▶ _Material provided_
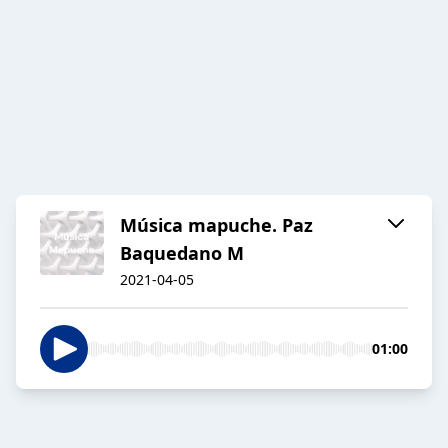
Música mapuche. Paz
Baquedano M
2021-04-05
01:00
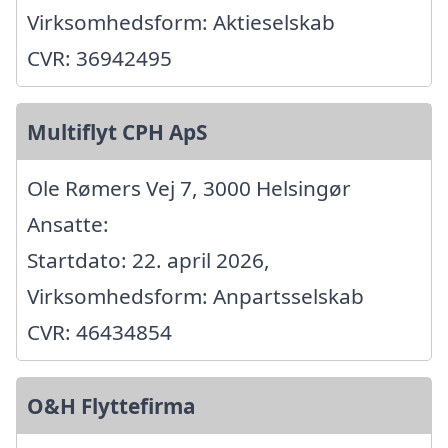
Virksomhedsform: Aktieselskab
CVR: 36942495
Multiflyt CPH ApS
Ole Rømers Vej 7, 3000 Helsingør
Ansatte:
Startdato: 22. april 2026,
Virksomhedsform: Anpartsselskab
CVR: 46434854
O&H Flyttefirma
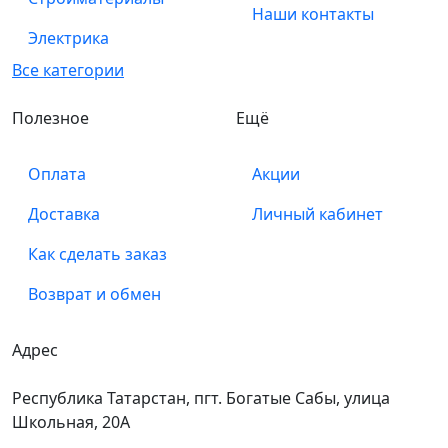
Наши контакты
Электрика
Все категории
Полезное
Ещё
Оплата
Акции
Доставка
Личный кабинет
Как сделать заказ
Возврат и обмен
Адрес
Республика Татарстан, пгт. Богатые Сабы, улица
Школьная, 20А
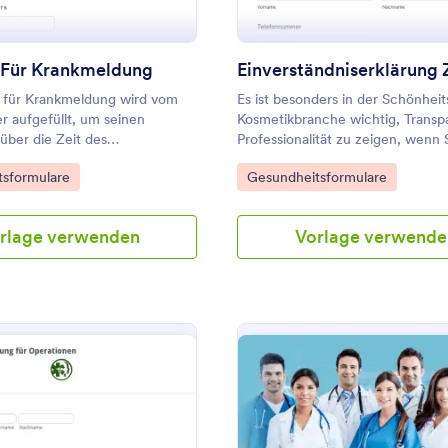
 Für Krankmeldung
r für Krankmeldung wird vom
Es ist besonders in der Schönhei
 aufgefüllt, um seinen
Kosmetikbranche wichtig, Transp
über die Zeit des
Professionalität zu zeigen, wenn 
dingten Ausfalls zu
auf eine lange und ausführliche
gory:
Go to Category:
sformulare
Gesundheitsformulare
Kommunikation mit Ihren Kunden
Das Formular zur Einverständnise
zur Wimpernverlägnerung liefert 
rlage verwenden
Vorlage verwende
notwendigen Details Ihrer Kunden
B. ihre Kontaktdaten, ihre gesund
Vorgeschichte und frühere Erfah
Wimpernverlängerungen, sowie i
Zustimmung zu allen Ihren
Geschäftsbedingungen. Sie könn
Vorlage mit dem einfach zu bed
Formular-Builder von Jotform vol
anpassen, Felder durch die Drag
Funktion ändern, hinzufügen ode
entfernen, die Farben, Schriftar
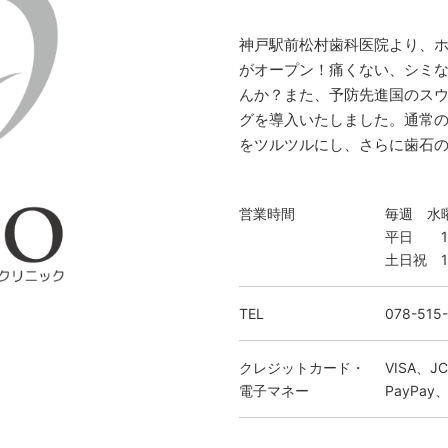
神戸駅前松村歯科医院より、
がオープン！痛くない、シミ
んか？また、予防先進国のス
グを導入いたしました。通常
をツルツルにし、さらに歯石の
営業時間
毎週 水
平日 10
土日祝 1
TEL
078-515
クレジットカード・
VISA、JC
電子マネー
PayPay、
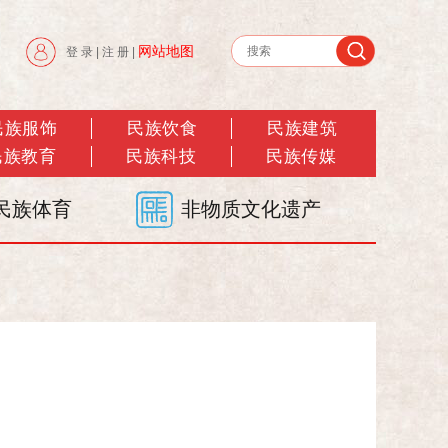
网站地图
登 录
|
注 册
|
民族服饰
民族饮食
民族建筑
民族教育
民族科技
民族传媒
民族体育
非物质文化遗产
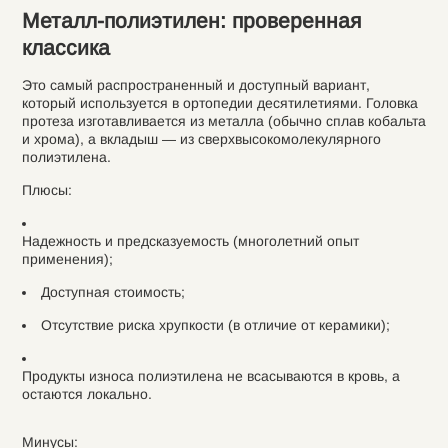
Металл-полиэтилен: проверенная
классика
Это самый распространенный и доступный вариант,
который используется в ортопедии десятилетиями. Головка
протеза изготавливается из металла (обычно сплав кобальта
и хрома), а вкладыш — из сверхвысокомолекулярного
полиэтилена.
Плюсы:
Надежность и предсказуемость (многолетний опыт
применения);
Доступная стоимость;
Отсутствие риска хрупкости (в отличие от керамики);
Продукты износа полиэтилена не всасываются в кровь, а
остаются локально.
Минусы:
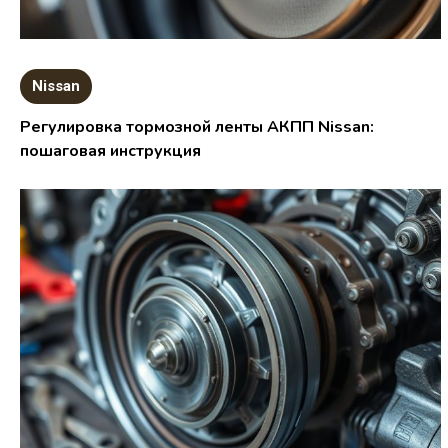
Nissan
Регулировка тормозной ленты АКПП Nissan:
пошаговая инструкция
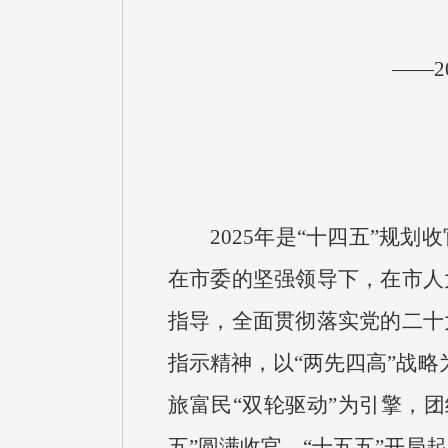
——2
2025年是“十四五”
在市委的坚强领导下，在市人
指导，全面贯彻落实党的二十
指示精神，以“两先四高”战略
旅富民“双轮驱动”为引擎，
五”圆满收官、“十五五”开局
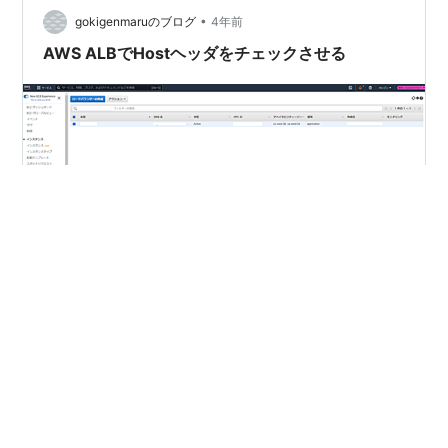
証基盤システムの開発を通じて、エンジニアが今後の事
•
gokigenmaruのブログ
4年前
業戦略を支えるためのシステム開発をど…
AWS ALBでHostヘッダをチェックさせる
前回、証明書で自身が設定しているFQDNからのみ接続
を受けるのは出来ないと書きました。証明書のCNチェッ
クは接続元が実施している為です。 その対応方法として
AWS ALBのリスナー設定でHostヘッダが設定している
FQDNとmatchしたら処理を実施するということを言いま
した。 今回はその設定の方法です。 リスナー設定方法
#
Application LoadBalancer
#
ALB
#
AWS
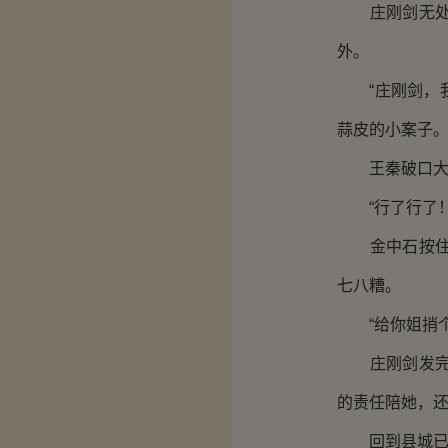
庄刚剑无处发
外。
“庄刚剑，我
蒜皮的小案子。
王秦破口大骂
“行了行了！
金中石按住王
七八糟。
“给你姐捎个
庄刚剑发完火
的责任陪她，
回到县城已经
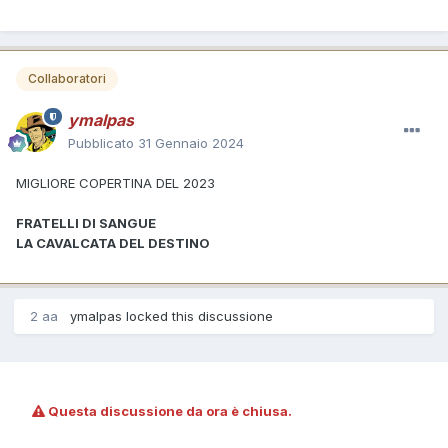
Collaboratori
ymalpas
Pubblicato
31 Gennaio 2024
MIGLIORE COPERTINA DEL 2023
FRATELLI DI SANGUE
LA CAVALCATA DEL DESTINO
2 aa
ymalpas
locked this discussione
Questa discussione da ora è chiusa.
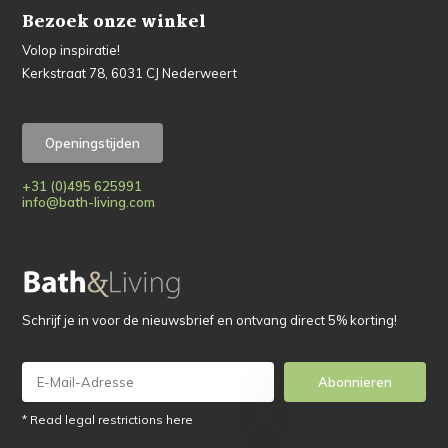
Bezoek onze winkel
Volop inspiratie!
Kerkstraat 78, 6031 CJ Nederweert
Openingstijden
+31 (0)495 625991
info@bath-living.com
Schrijf je in voor de nieuwsbrief en ontvang direct 5% korting!
Abonnieren
* Read legal restrictions here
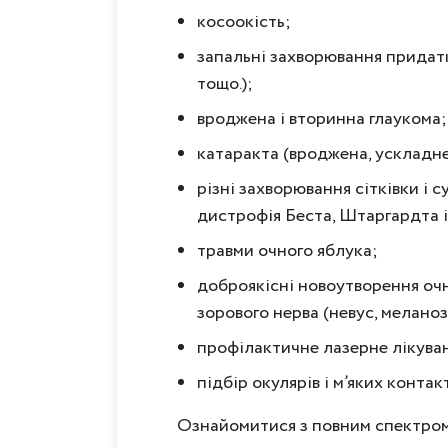
косоокість;
запальні захворювання придатко
тощо.);
вроджена і вторинна глаукома;
катаракта (вроджена, ускладне
різні захворювання сітківки і 
дистрофія Беста, Штаргардта і 
травми очного яблука;
доброякісні новоутворення очно
зорового нерва (невус, меланоз,
профілактичне лазерне лікуван
підбір окулярів і м’яких контак
Ознайомитися з повним спектром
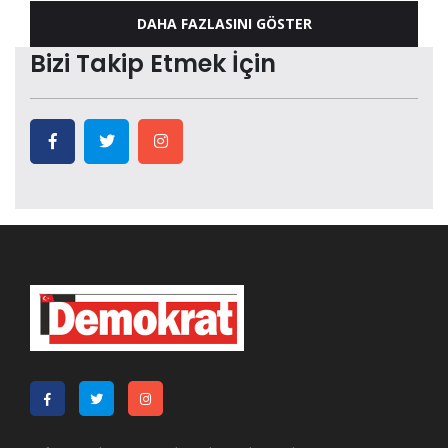
DAHA FAZLASINI GÖSTER
Bizi Takip Etmek İçin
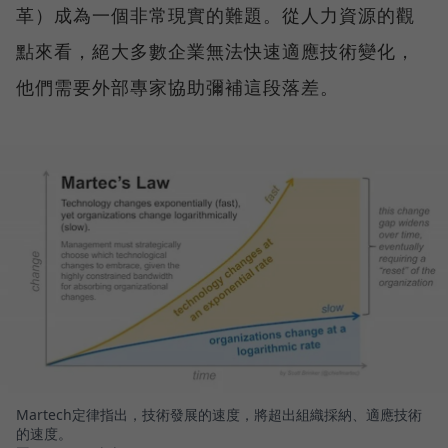
革）成為一個非常現實的難題。從人力資源的觀
點來看，絕大多數企業無法快速適應技術變化，
他們需要外部專家協助彌補這段落差。
Martech定律指出，技術發展的速度，將超出組織採納、適應技術
的速度。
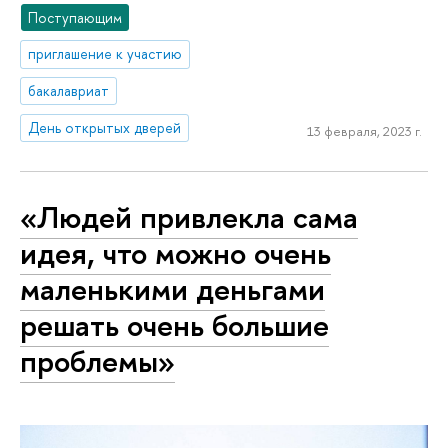
Поступающим
приглашение к участию
бакалавриат
День открытых дверей
13 февраля, 2023 г.
«Людей привлекла сама
идея, что можно очень
маленькими деньгами
решать очень большие
проблемы»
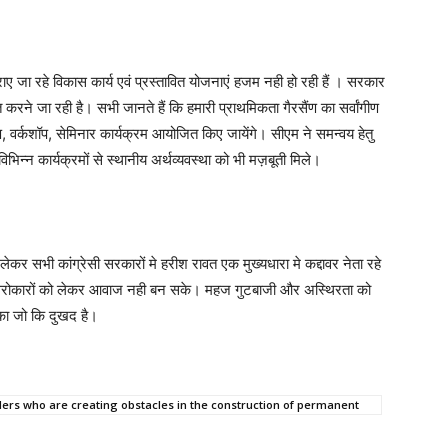
राए जा रहे विकास कार्य एवं प्रस्तावित योजनाएं हजम नही हो रही हैं । सरकार
सित करने जा रही है। सभी जानते हैं कि हमारी प्राथमिकता गैरसैंण का सर्वांगीण
ण, वर्कशॉप, सेमिनार कार्यक्रम आयोजित किए जायेंगे। सीएम ने समन्वय हेतु
िभिन्न कार्यक्रमों से स्थानीय अर्थव्यवस्था को भी मज़बूती मिले।
ेकर सभी कांग्रेसी सरकारों मे हरीश रावत एक मुख्यधारा मे कद्दावर नेता रहे
के सरोकारों को लेकर आवाज नही बन सके। महज गुटबाजी और अस्थिरता को
सका जो कि दुखद है।
ers who are creating obstacles in the construction of permanent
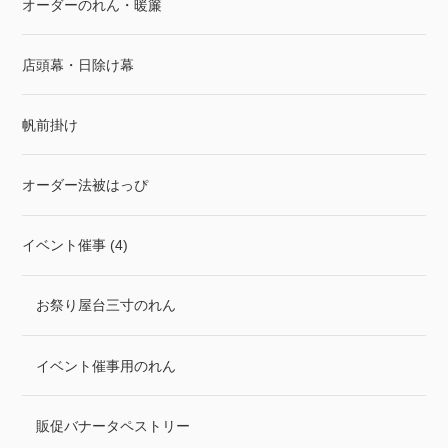
オーダーのれん・暖簾
店頭幕・日除け幕
帆前掛け
オーダー法被はっぴ
イベント催事 (4)
お祭り屋台三寸のれん
イベント催事用のれん
販促バナータペストリー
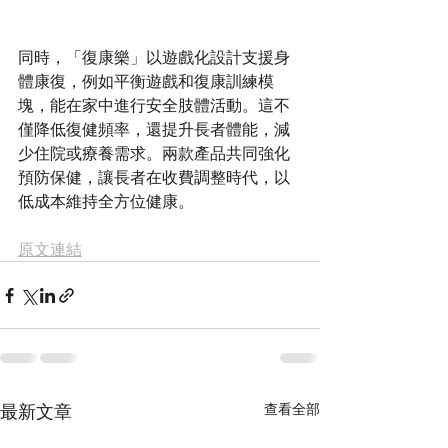
同時，「復康樂」以遊戲化設計支援身
體康復，例如平衡遊戲和復康訓練模
塊，能在家中進行安全肢體活動。這不
僅降低復健頻率，還提升長者體能，減
少住院或療養需求。兩款產品共同強化
預防保健，讓長者在收費調整時代，以
原文連結
最新文章
查看全部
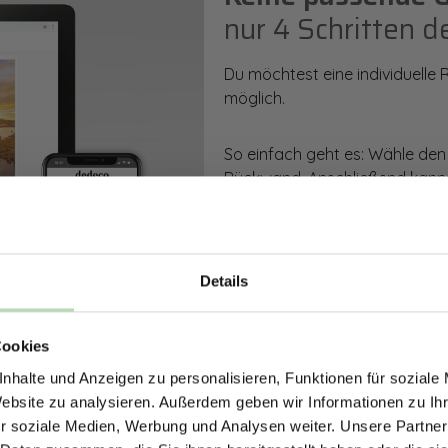
nur 4 Schritten d
Du möchtest eine individuelle
möglich.
So einfach geht es: Wähle den
Rückwand. Anschließend kanns
Zusatzveredelung auswählen.
Mithilfe unseres Konfigurators
dargestellt. Parallel erhältst d
Details
bestellen kannst.
ERHALTE 5% RABAT
Cookies
DEINE RÜCKWÄ
Zum Konfigurator
nhalte und Anzeigen zu personalisieren, Funktionen für soziale
Jetzt zum Newsletter anmel
Website zu analysieren. Außerdem geben wir Informationen zu I
r soziale Medien, Werbung und Analysen weiter. Unsere Partner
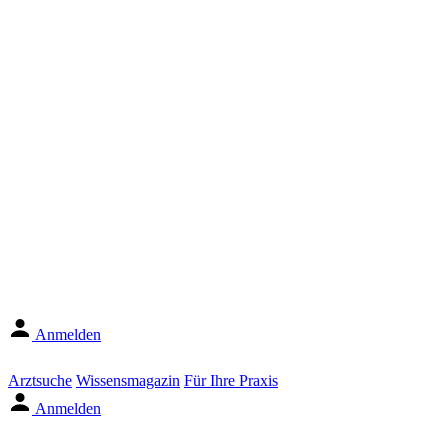
Anmelden
Arztsuche
Wissensmagazin
Für Ihre Praxis
Anmelden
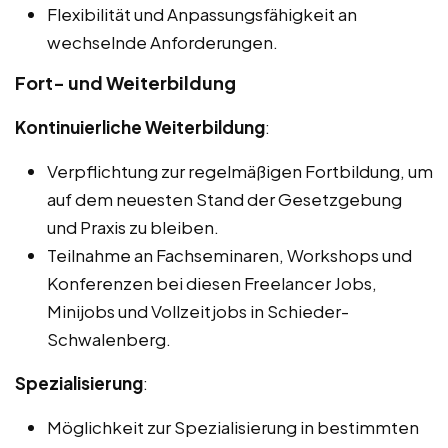
Flexibilität und Anpassungsfähigkeit an
wechselnde Anforderungen.
Fort- und Weiterbildung
Kontinuierliche Weiterbildung
:
Verpflichtung zur regelmäßigen Fortbildung, um
auf dem neuesten Stand der Gesetzgebung
und Praxis zu bleiben.
Teilnahme an Fachseminaren, Workshops und
Konferenzen bei diesen Freelancer Jobs,
Minijobs und Vollzeitjobs in Schieder-
Schwalenberg.
Spezialisierung
:
Möglichkeit zur Spezialisierung in bestimmten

▶ _Exercise instructions_
Before handing back the copy, remove the pictures; otherwise print the data exactly.

▶ _Exercise response_
Música mapuche. Paz
Baquedano M
2021-04-05
01:00
Virksomhedsform: Aktieselskab
CVR: 36942495
Multiflyt CPH ApS
Ole Rømers Vej 7, 3000 Helsingør
Ansatte:
Startdato: 22. april 2026,
Virksomhedsform: Anpartsselskab
CVR: 46434854
O&H Flyttefirma
Наши контакты
Электрика
Все категории
Полезное
Ещё
Оплата
Акции
Доставка
Личный кабинет
Как сделать заказ
Возврат и обмен
Адрес
Республика Татарстан, пгт. Богатые Сабы, улица
Школьная, 20А
 Für Krankmeldung
r für Krankmeldung wird vom
Es ist besonders in der Schönhei
 aufgefüllt, um seinen
Kosmetikbranche wichtig, Transp
über die Zeit des
Professionalität zu zeigen, wenn 
dingten Ausfalls zu
auf eine lange und ausführliche
gory:
Go to Category:
sformulare
Gesundheitsformulare
Kommunikation mit Ihren Kunden
Das Formular zur Einverständnise
zur Wimpernverlägnerung liefert 
rlage verwenden
Vorlage verwende
notwendigen Details Ihrer Kunden
B. ihre Kontaktdaten, ihre gesund
Vorgeschichte und frühere Erfah
Wimpernverlängerungen, sowie i
Zustimmung zu allen Ihren
Geschäftsbedingungen. Sie könn
Vorlage mit dem einfach zu bed
Formular-Builder von Jotform vol
anpassen, Felder durch die Drag
Funktion ändern, hinzufügen ode
entfernen, die Farben, Schriftar
神戸駅前松村歯科医院より、
がオープン！痛くない、シミ
んか？また、予防先進国のス
グを導入いたしました。通常
をツルツルにし、さらに歯石の
営業時間
毎週 水
平日 10
土日祝 1
TEL
078-515
クレジットカード・
VISA、JC
電子マネー
PayPay、
网站地图
登 录
|
注 册
|
民族服饰
民族饮食
民族建筑
民族教育
民族科技
民族传媒
民族体育
非物质文化遗产
Металл-полиэтилен: проверенная
классика
Это самый распространенный и доступный вариант,
который используется в ортопедии десятилетиями. Головка
протеза изготавливается из металла (обычно сплав кобальта
и хрома), а вкладыш — из сверхвысокомолекулярного
полиэтилена.
Плюсы:
Надежность и предсказуемость (многолетний опыт
применения);
Доступная стоимость;
Отсутствие риска хрупкости (в отличие от керамики);
Продукты износа полиэтилена не всасываются в кровь, а
остаются локально.
Минусы:
Nissan
Регулировка тормозной ленты АКПП Nissan:
пошаговая инструкция
——2
2025年是“十四五”
在市委的坚强领导下，在市人
指导，全面贯彻落实党的二十
指示精神，以“两先四高”战略
旅富民“双轮驱动”为引擎，
五”圆满收官、“十五五”开局
証基盤システムの開発を通じて、エンジニアが今後の事
•
gokigenmaruのブログ
4年前
業戦略を支えるためのシステム開発をど…
AWS ALBでHostヘッダをチェックさせる
前回、証明書で自身が設定しているFQDNからのみ接続
を受けるのは出来ないと書きました。証明書のCNチェッ
クは接続元が実施している為です。 その対応方法として
AWS ALBのリスナー設定でHostヘッダが設定している
FQDNとmatchしたら処理を実施するということを言いま
した。 今回はその設定の方法です。 リスナー設定方法
#
Application LoadBalancer
#
ALB
#
AWS
庄刚剑无处发
外。
“庄刚剑，我
蒜皮的小案子。
王秦破口大骂
“行了行了！
金中石按住王
七八糟。
“给你姐捎个
庄刚剑发完火
的责任陪她，
回到县城已经
Collaboratori
ymalpas
Pubblicato
31 Gennaio 2024
MIGLIORE COPERTINA DEL 2023
FRATELLI DI SANGUE
LA CAVALCATA DEL DESTINO
2 aa
ymalpas
locked this discussione
Questa discussione da ora è chiusa.
Bezoek onze winkel
Volop inspiratie!
Kerkstraat 78, 6031 CJ Nederweert
Openingstijden
+31 (0)495 625991
info@bath-living.com
Schrijf je in voor de nieuwsbrief en ontvang direct 5% korting!
Abonnieren
* Read legal restrictions here
косоокість;
запальні захворювання придатко
тощо.);
вроджена і вторинна глаукома;
катаракта (вроджена, ускладне
різні захворювання сітківки і 
дистрофія Беста, Штаргардта і 
травми очного яблука;
доброякісні новоутворення очно
зорового нерва (невус, меланоз,
профілактичне лазерне лікуван
підбір окулярів і м’яких контак
Ознайомитися з повним спектром
DAHA FAZLASINI GÖSTER
Bizi Takip Etmek İçin
革）成為一個非常現實的難題。從人力資源的觀
點來看，絕大多數企業無法快速適應技術變化，
他們需要外部專家協助彌補這段落差。
Martech定律指出，技術發展的速度，將超出組織採納、適應技術
的速度。
Поступающим
приглашение к участию
бакалавриат
День открытых дверей
13 февраля, 2023 г.
«Людей привлекла сама
идея, что можно очень
маленькими деньгами
решать очень большие
проблемы»
राए जा रहे विकास कार्य एवं प्रस्तावित योजनाएं हजम नही हो रही हैं । सरकार
सित करने जा रही है। सभी जानते हैं कि हमारी प्राथमिकता गैरसैंण का सर्वांगीण
ण, वर्कशॉप, सेमिनार कार्यक्रम आयोजित किए जायेंगे। सीएम ने समन्वय हेतु
िभिन्न कार्यक्रमों से स्थानीय अर्थव्यवस्था को भी मज़बूती मिले।
ेकर सभी कांग्रेसी सरकारों मे हरीश रावत एक मुख्यधारा मे कद्दावर नेता रहे
के सरोकारों को लेकर आवाज नही बन सके। महज गुटबाजी और अस्थिरता को
सका जो कि दुखद है।
ers who are creating obstacles in the construction of permanent
オーダーのれん・暖簾
店頭幕・日除け幕
帆前掛け
オーダー法被はっぴ
イベント催事 (4)
お祭り屋台三寸のれん
イベント催事用のれん
販促バナータペストリー
同時，「復康樂」以遊戲化設計支援身
體康復，例如平衡遊戲和復康訓練模
塊，能在家中進行安全肢體活動。這不
僅降低復健頻率，還提升長者體能，減
少住院或療養需求。兩款產品共同強化
預防保健，讓長者在收費調整時代，以
原文連結
最新文章
查看全部
nur 4 Schritten d
Du möchtest eine individuelle
möglich.
So einfach geht es: Wähle den
Rückwand. Anschließend kanns
Zusatzveredelung auswählen.
Mithilfe unseres Konfigurators
dargestellt. Parallel erhältst d
Details
bestellen kannst.
ERHALTE 5% RABAT
Cookies
DEINE RÜCKWÄ
Zum Konfigurator
nhalte und Anzeigen zu personalisieren, Funktionen für soziale
Jetzt zum Newsletter anmel
Website zu analysieren. Außerdem geben wir Informationen zu I
r soziale Medien, Werbung und Analysen weiter. Unsere Partner
Anmelden
Arztsuche
Wissensmagazin
Für Ihre Praxis
Anmelden
Flexibilität und Anpassungsfähigkeit an
wechselnde Anforderungen.
Fort- und Weiterbildung
Kontinuierliche Weiterbildung
:
Verpflichtung zur regelmäßigen Fortbildung, um
auf dem neuesten Stand der Gesetzgebung
und Praxis zu bleiben.
Teilnahme an Fachseminaren, Workshops und
Konferenzen bei diesen Freelancer Jobs,
Minijobs und Vollzeitjobs in Schieder-
Schwalenberg.
Spezialisierung
:
Möglichkeit zur Spezialisierung in bestimmten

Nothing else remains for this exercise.